Few industries have reacted so quickly and innovatively to the COVID-19 crisis as the additive manufacturing (AM) industry. Immediately after the first delivery bottlenecks became apparent, numerous solutions emerged from the community.

Although the AM industry has not been entirely spared from the consequences of the COVID-19 crisis, the sector shines like no other, and it is actively and innovatively resolving supply issues in medicine and industry. According to Dr Johannes Gartner of the Johannes Kepler University (www.jku.at), this is hardly surprising. ‘The ability to react quickly to complex challenges is deeply rooted in the DNA of 3D printing,’ says the innovation researcher, who sees additive manufacturing as digital and interdisciplinary technology. In every printing process, a combination of materials science, process engineering and mechanical engineering can be observed. In the product development phase, these interdisciplinary skills are enriched by the creativity and expert knowledge of the application industry. ‘This interdisciplinary interaction enables a high degree of flexibility and leads to strong innovative ability. The resulting competencies not only stick to the AM machine but also become part of the company culture,’ says Gartner. The strength of these valuable skills is particularly evident in highly dynamic environments and during crises.

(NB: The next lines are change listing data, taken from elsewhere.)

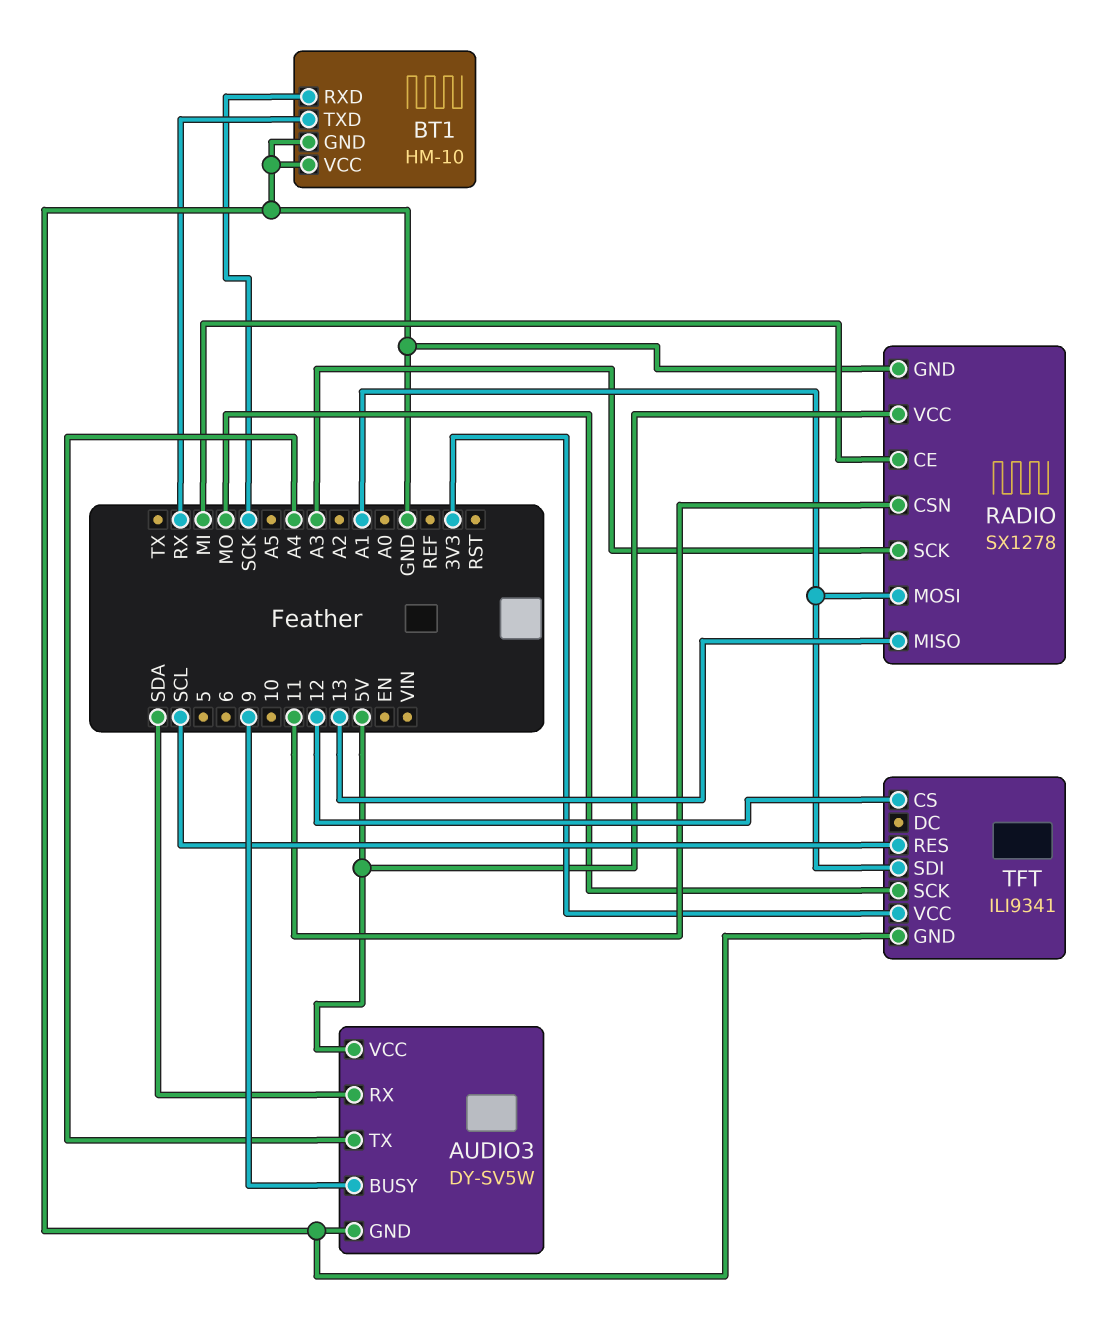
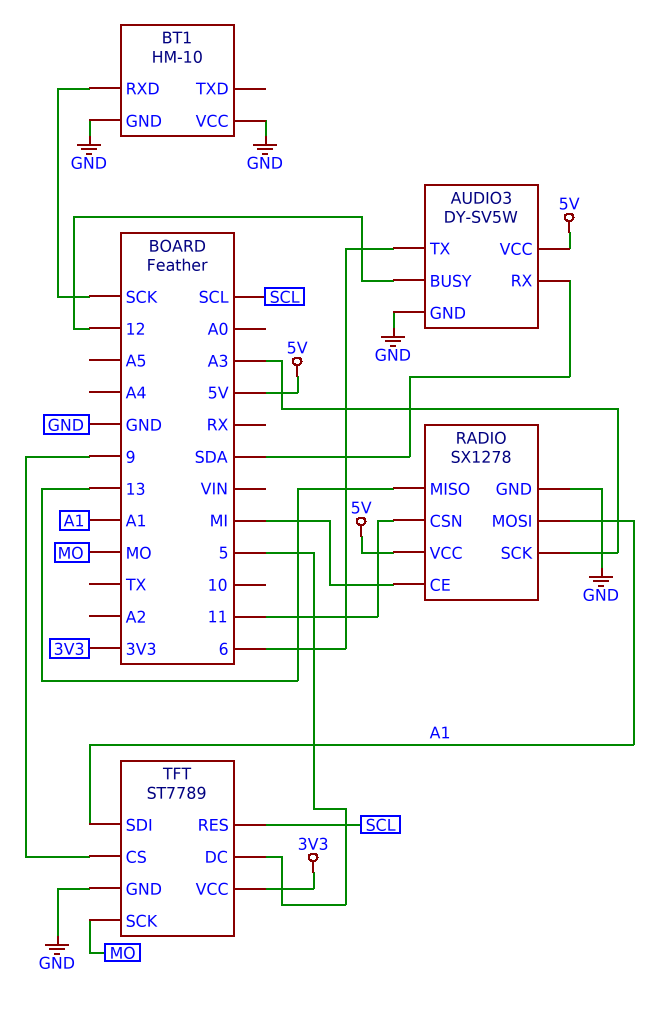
AUDIO3 pin BUSY: 9 -> 12
AUDIO3 pin TX: A4 -> 6
BT1 pin TXD: RX -> none
TFT: ILI9341 -> ST7789
TFT pin CS: 12 -> 9
TFT pin DC: none -> 5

The crisis as an opportunity

‘The crisis has once again demonstrated the potential of additive manufacturing to react quickly to complex challenges,’ confirms Dr Johannes Homa, president of AM Austria. During the crisis, the technology platform of the Austrian AM industry started its own initiative to pursue the goal of making AM resources accessible at short notice that enjoys broad national and international participation. ‘The flexibility, as well as the variety of materials available, make additive manufacturing the ideal technology to react quickly to changing challenges. Furthermore, it also enables regional and independent production – not only in times of crisis,’ says Homa. Corresponding examples can be found at the Viennese company Cubicure (www.cubicure.com) as well as at the TU-Graz (www.tugraz.at). During the crisis, the 3D printer manufacturer developed sterilizable filter masks on short notice, and the Institute of Innovation and Industrial Management printed face shields for Styrian hospitals.

Based on what is happening during the COVID-19 crisis, and to make the advantages of additive manufacturing accessible to as many recipients as possible, the technology platform AM Austria has announced an increased commitment. ‘We are going to develop existing quality standards further and advocate for more favourable framework conditions to utilize the full potential of additive manufacturing,’ says Homa.